The concentration of ${\text{CO}}_2$

in water is calculated using Henry’s law as follows:

$c=\text{k}P$

Here, $c$ concentration of gas in the given solution, $\text{k}$ is the Henry’s law constant, and $P$ is the partial pressure of ${\text{CO}}_2$.

Substitute the values of $\text{k}$

and $P$

in the above equation:

$\begin{array}{l}[{\text{CO}}_2]=\left(0.032\text{ mol/L}\text{.}\cancel{\text{atm}}\right)\left(3.3\times {10}^{-4}\cancel{\text{atm}}\right)\\ [{\text{CO}}_2]=1.06\times {10}^{-5}\text{ mol/L}\end{array}$

Therefore, the concentration of ${\text{CO}}_2$ in water is $1.06\times {10}^{-5}\text{ mol/L}$.

Let all of the dissolved ${\text{CO}}_2$ get converted into carbonic acid and $1.06\times {10}^{-5}\text{ mol/L}$

of carbonic acid is formed. Carbonic acid is a weak acid.

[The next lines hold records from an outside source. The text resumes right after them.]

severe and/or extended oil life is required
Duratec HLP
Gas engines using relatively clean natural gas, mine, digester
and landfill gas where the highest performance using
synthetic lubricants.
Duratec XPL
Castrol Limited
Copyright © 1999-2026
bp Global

The equilibrium expression for carbonic acid in water is as follows:

$\begin{array}{l}\underset{\_}{\begin{array}{l}{\text{ H}}_2{\text{CO}}_3\left(aq\right)\rightleftharpoons {\text{ H}}^{+}\left(aq\right)+{\text{ HCO}}_3^{-}\left(aq\right)\\ \text{Initial}\left(\text{M}\right):\text{ 1}\text{.06}\times {\text{10}}^{-5}\text{ 0 0}\\ \text{Change}\left(\text{M}\right):-x+x+x\end{array}}\\ \text{Equilibrium}\left(\text{M}\right):\left(1.6\times {10}^{-5}\right)-xxx\end{array}$

The equilibrium constant is $4.2\times {10}^{-7}$ (from table $16.8$

).

The $[{\text{H}}^{+}]$ is calculated with the help of equilibrium constant, as follows:

$K=\frac{[{\text{H}}^{+}][{\text{HCO}}_3^{-}]}{[{\text{H}}_2{\text{CO}}_3]}$

Substitute the values of equilibrium concentration in the above equation:

$4.2\times {10}^{-7}=\frac{x^2}{\left(1.06\times {10}^{-5}\right)-x}$

This is a quadratic equation, by solving:

$\begin{array}{c}x=1.9\times {10}^{-6}\text{ M}\\ {\text{[H}}^{+}]=1.9\times {10}^{-6}\text{ M}\\ \text{pH }=-\text{log}\left(1.9\times {10}^{-6}\right)\\ \text{pH}=5.72\end{array}$

Conclusion

The pH of water at equilibrium is $5.72$.